The Delhi High Court’s observations during the hearing also speak to another worrying trend: the growing prominence of foetal interests in India’s regulation of abortion. The Court repeatedly stated that allowing termination at 23 weeks would ‘virtually amount to killing the child’. In so observing, the Court seems to view the 23-week old foetus as a child (presumably with a right to life). This is contrary to the earlier Supreme Court decision in Suchitra Srivastava, which views the foetus only as a ‘prospective child’, and the Bombay High Court decision in High Court on its Own Motion where the Court held that ‘an unborn foetus is not an entity with human rights… A child when born and takes first breath, is a human entity’. Even parliamentary debates on the MTPA make clear that the foetus, under Indian law, is not seen as an unborn child. Though two members of the Parliament in 1971 and one member in 2020 opposed the MTPA on the basis that abortion is ‘virtually murder’ and a ‘crime against humanity’, their objections were rejected, pointing out that ‘there is no violation of [the right to life] in any manner’. The Delhi High Court decision, then, is inconsonant with precedent and legislative intent in India.

The Supreme Court’s order, in contrast, speaks a different language. In assessing whether the termination ought to be permitted or not, the Supreme Court does not refer to the foetus. While that is certainly a position the law can take—that the foetus ought to be irrelevant in determining the permissibility of abortion—that conclusion has to be reasoned, especially in light of the earlier Supreme Court decision in Suchitra Srivastava which takes the foetus’ status as a prospective child into account as a ‘reasonable limitation’ on the right to abortion. It is therefore important for the Supreme Court in Ms X to set out a principled basis for its stance, failing which it risks contributing to doctrinal confusion on the role of the State interest in preserving the potential life of the foetus in limiting the abortion right; it remains to be seen whether this will happen when the case is finally considered on merits. On this point, instead of silence, a more helpful response would be for courts to ask, and to hold the State accountable for answering with evidence, several key questions: Is the potential life of the foetus a legitimate aim which the State can pursue? Even if it is, are restrictive abortion laws suitable in achieving the aim? Are such laws necessary to protect foetal potentiality? Going forward, the answers to these questions will be central in determining the shape of the law on abortion in India.
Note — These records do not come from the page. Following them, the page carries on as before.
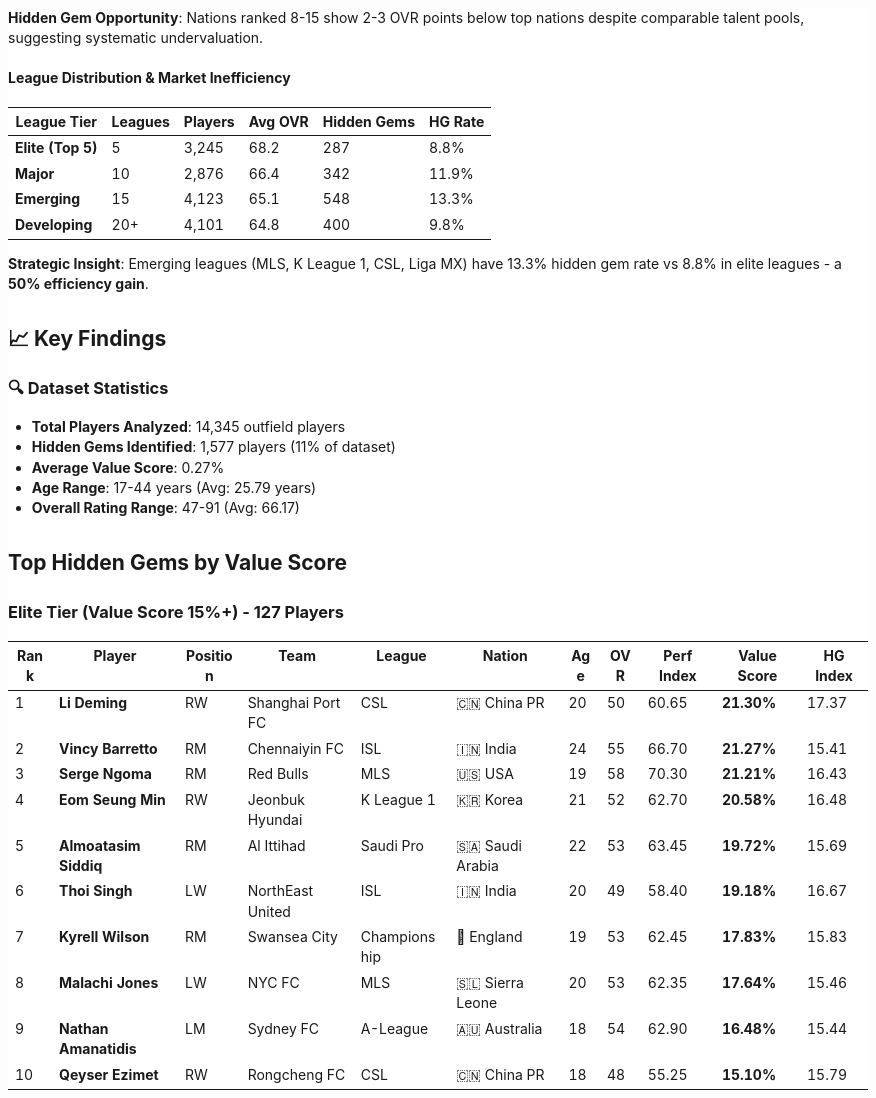**Hidden Gem Opportunity**: Nations ranked 8-15 show 2-3 OVR points below top nations despite comparable talent pools, suggesting systematic undervaluation.

#### League Distribution & Market Inefficiency

| League Tier | Leagues | Players | Avg OVR | Hidden Gems | HG Rate |
|-------------|---------|---------|---------|-------------|---------|
| **Elite (Top 5)** | 5 | 3,245 | 68.2 | 287 | 8.8% |
| **Major** | 10 | 2,876 | 66.4 | 342 | 11.9%  |
| **Emerging** | 15 | 4,123 | 65.1 | 548 | 13.3%  |
| **Developing** | 20+ | 4,101 | 64.8 | 400 | 9.8% |

**Strategic Insight**: Emerging leagues (MLS, K League 1, CSL, Liga MX) have 13.3% hidden gem rate vs 8.8% in elite leagues - a **50% efficiency gain**.

## 📈 Key Findings

### 🔍 Dataset Statistics
- **Total Players Analyzed**: 14,345 outfield players
- **Hidden Gems Identified**: 1,577 players (11% of dataset)
- **Average Value Score**: 0.27%
- **Age Range**: 17-44 years (Avg: 25.79 years)
- **Overall Rating Range**: 47-91 (Avg: 66.17)

## Top Hidden Gems by Value Score

### Elite Tier (Value Score 15%+) - 127 Players

| Rank | Player | Position | Team | League | Nation | Age | OVR | Perf Index | Value Score | HG Index |
|------|--------|----------|------|--------|--------|-----|-----|------------|-------------|----------|
| 1 | **Li Deming** | RW | Shanghai Port FC | CSL | 🇨🇳 China PR | 20 | 50 | 60.65 | **21.30%** | 17.37 |
| 2 | **Vincy Barretto** | RM | Chennaiyin FC | ISL | 🇮🇳 India | 24 | 55 | 66.70 | **21.27%** | 15.41 |
| 3 | **Serge Ngoma** | RM | Red Bulls | MLS | 🇺🇸 USA | 19 | 58 | 70.30 | **21.21%** | 16.43 |
| 4 | **Eom Seung Min** | RW | Jeonbuk Hyundai | K League 1 | 🇰🇷 Korea | 21 | 52 | 62.70 | **20.58%** | 16.48 |
| 5 | **Almoatasim Siddiq** | RM | Al Ittihad | Saudi Pro | 🇸🇦 Saudi Arabia | 22 | 53 | 63.45 | **19.72%** | 15.69 |
| 6 | **Thoi Singh** | LW | NorthEast United | ISL | 🇮🇳 India | 20 | 49 | 58.40 | **19.18%** | 16.67 |
| 7 | **Kyrell Wilson** | RM | Swansea City | Championship | 🏴󠁧󠁢󠁥󠁮󠁧󠁿 England | 19 | 53 | 62.45 | **17.83%** | 15.83 |
| 8 | **Malachi Jones** | LW | NYC FC | MLS | 🇸🇱 Sierra Leone | 20 | 53 | 62.35 | **17.64%** | 15.46 |
| 9 | **Nathan Amanatidis** | LM | Sydney FC | A-League | 🇦🇺 Australia | 18 | 54 | 62.90 | **16.48%** | 15.44 |
| 10 | **Qeyser Ezimet** | RW | Rongcheng FC | CSL | 🇨🇳 China PR | 18 | 48 | 55.25 | **15.10%** | 15.79 |
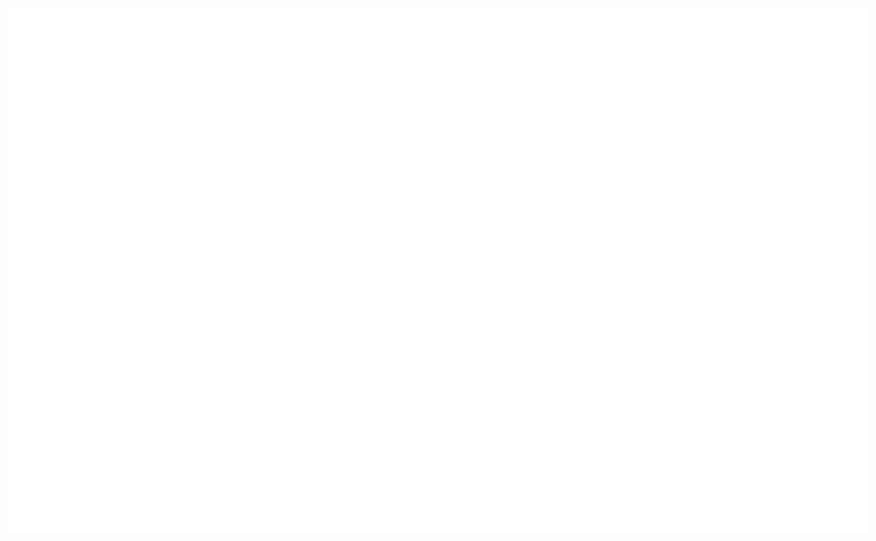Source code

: <div>                            <div id="111a6cee-6bc8-416e-bcc7-c12c688d6f67" class="plotly-graph-div" style="height:525px; width:100%;"></div>            <script type="text/javascript">                require(["plotly"], function(Plotly) {                    window.PLOTLYENV=window.PLOTLYENV || {};                                    if (document.getElementById("111a6cee-6bc8-416e-bcc7-c12c688d6f67")) {                    Plotly.newPlot(                        "111a6cee-6bc8-416e-bcc7-c12c688d6f67",
[{"hovertemplate":"member_casual=casual<br>start_lat=%{lat}<br>start_lng=%{lon}<extra>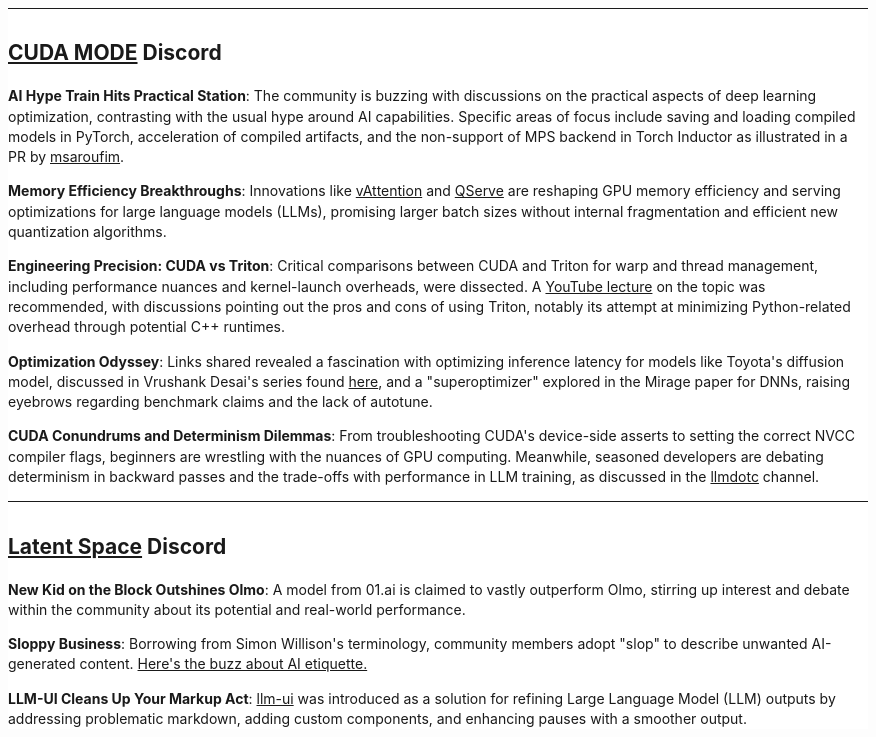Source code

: 

---



## [CUDA MODE](https://discord.com/channels/1189498204333543425) Discord

**AI Hype Train Hits Practical Station**: The community is buzzing with discussions on the practical aspects of deep learning optimization, contrasting with the usual hype around AI capabilities. Specific areas of focus include saving and loading compiled models in PyTorch, acceleration of compiled artifacts, and the non-support of MPS backend in Torch Inductor as illustrated in a PR by [msaroufim](https://github.com/pytorch/pytorch/pull/103281).

**Memory Efficiency Breakthroughs**: Innovations like [vAttention](https://arxiv.org/abs/2405.04437) and [QServe](https://arxiv.org/abs/2405.04532) are reshaping GPU memory efficiency and serving optimizations for large language models (LLMs), promising larger batch sizes without internal fragmentation and efficient new quantization algorithms.

**Engineering Precision: CUDA vs Triton**: Critical comparisons between CUDA and Triton for warp and thread management, including performance nuances and kernel-launch overheads, were dissected. A [YouTube lecture](https://www.youtube.com/watch?v=DdTsX6DQk24) on the topic was recommended, with discussions pointing out the pros and cons of using Triton, notably its attempt at minimizing Python-related overhead through potential C++ runtimes.

**Optimization Odyssey**: Links shared revealed a fascination with optimizing inference latency for models like Toyota's diffusion model, discussed in Vrushank Desai's series found [here](https://www.vrushankdes.ai/diffusion-inference-optimization), and a "superoptimizer" explored in the Mirage paper for DNNs, raising eyebrows regarding benchmark claims and the lack of autotune.

**CUDA Conundrums and Determinism Dilemmas**: From troubleshooting CUDA's device-side asserts to setting the correct NVCC compiler flags, beginners are wrestling with the nuances of GPU computing. Meanwhile, seasoned developers are debating determinism in backward passes and the trade-offs with performance in LLM training, as discussed in the [llmdotc](https://discord.com/channels/1189498204333543425/1227345713348870156/1238028180141510677) channel.



---



## [Latent Space](https://discord.com/channels/822583790773862470) Discord

**New Kid on the Block Outshines Olmo**: A model from 01.ai is claimed to vastly outperform Olmo, stirring up interest and debate within the community about its potential and real-world performance.

**Sloppy Business**: Borrowing from Simon Willison's terminology, community members adopt "slop" to describe unwanted AI-generated content. [Here's the buzz about AI etiquette.](https://simonwillison.net/2024/May/8/slop/)

**LLM-UI Cleans Up Your Markup Act**: [llm-ui](https://llm-ui.com/) was introduced as a solution for refining Large Language Model (LLM) outputs by addressing problematic markdown, adding custom components, and enhancing pauses with a smoother output.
11 thoughts on “Guest Post: Two Courts, Two Conclusions: Abortion Law in India

  1. Thank you for the detailed analysis of the judgement and the impact of pregnancy on women, particularly unwanted pregnancy.

    One thing you have touched on, but not expanded, is the relative weight we should apply to the rights of a “prospective child” vs. a real, existing human. Too many times, the rights of the woman are seen as lesser, because of this framing of the foetus as a ‘child’ of some sort, and abortion as a sin of some sort – largely a natural consequence of the framing of consensual sex by a woman as a sin except under very specific socially sanctioned conditions.

    It may be worth pointing out that the WHO openly states that abortion is a *human* right.